I have had 2 pretty bad wrecks with mine mounted. Last one involved a number of stitches to my knee and ankle (OTB at speed). Also got stuck in an 8+ hour rain mud fest race last year that included numerous creek crossings. 500 has held up great and works well for me.I use a flat bar, I would think a riser would protect it better. I am sure you can bust it, but centered in the stem it is pretty well protected.


----------



## slocaus (Jul 21, 2005)

I do not want to post all the references again (I have done so many, many, many times).

Do a search in the GPS forum for the keyword "algorithm" and my user name. I have posted many references to the fact that Garmin designed the 500 as a road bike computer that presents limitations for mountain bikes. Reading these might save you some of the frustrations that users like 3034 have had with it.

Use the Search, Luke.......


----------



## miss rides a lot (Jul 23, 2008)

I've been using mine off-road and it has been fine. Sometimes I lose the signal for a second or two, but I've had that happen with the 705 and the 800 as well. It never goes out for 3+ seconds at a time.

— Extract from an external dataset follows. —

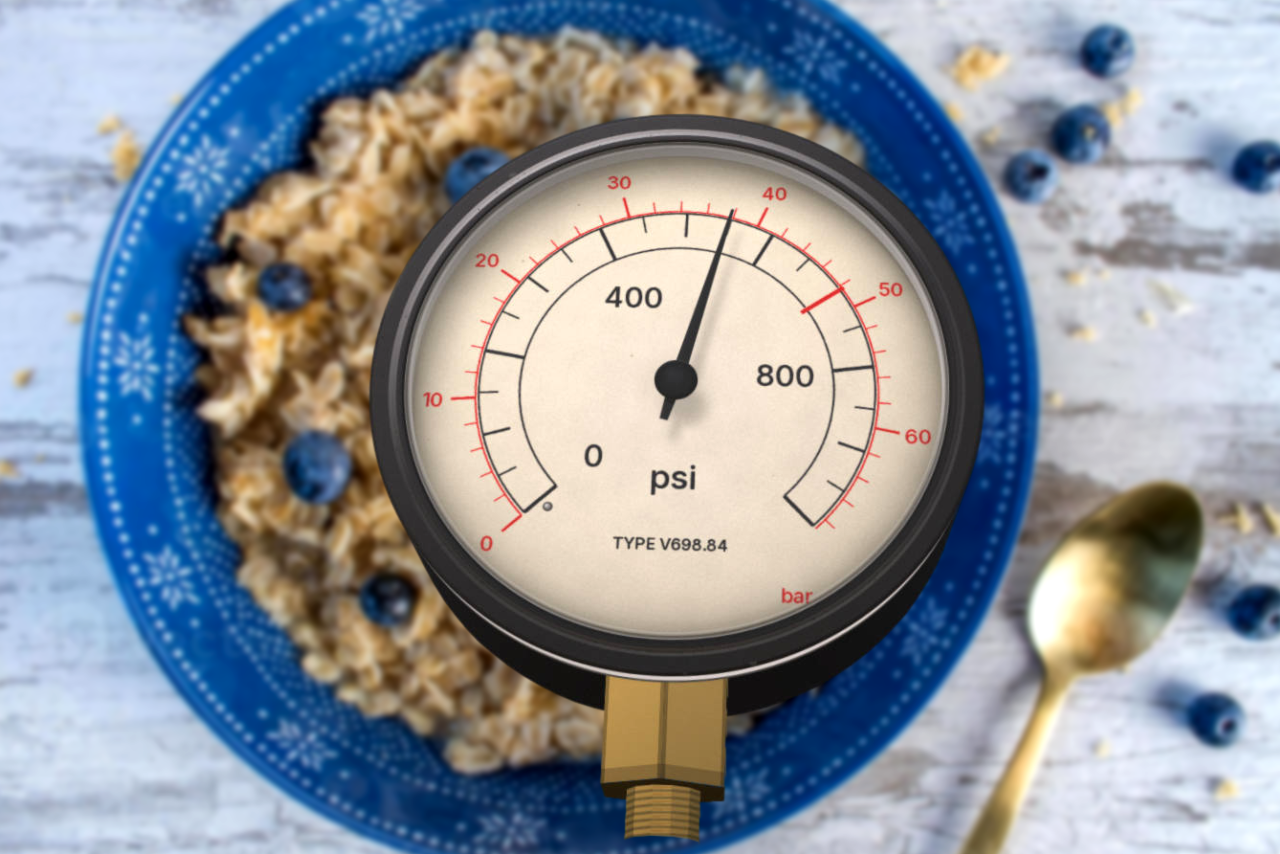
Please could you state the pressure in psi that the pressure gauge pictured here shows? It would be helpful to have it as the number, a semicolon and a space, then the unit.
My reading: 550; psi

I haven't specifically dropped or crashed the 500, but my 705 fell off the hood of a car a few summers ago, minor scratches to the screen no other damage. 

My 800 (the original) was inadvertently run over and thus useless. 

Garmin does do crash replacements for $100-$150 depending on unit, I believe. 

I had a crash with my 305 a few years ago (OTB where I got pretty banged up). It was mounted on the bars, not the stem, and the face was smashed in. Same thing, eventually did crash replacement.


----------



## deadwrong666 (Aug 5, 2009)

I dont have any problems with my 500 on the mtn bike. Maybe the odd time it loses the GPS signal for a few seconds (as seen in the horrible BLING map).

I did a race and crashed 4 times and nothing happened to the 500. I bet I have crashed 10 times with it, no problems.

I use a Oregon 450 on the bars when i need more of a GPS function - cheaper than a 800. And i put the 500 in my pack to monitor ohter stuff and view that at home. Typically I dont go gonzo with a 450 on the bars so i havent crashed with that (yet)


----------



## snellvilleGAbiker (Apr 30, 2009)

slocau is right. The edge 500 is design mainly for the road. If you're using it for mountain biking, your milage will not be accurate due to lost of signal. I wish i had known that.


----------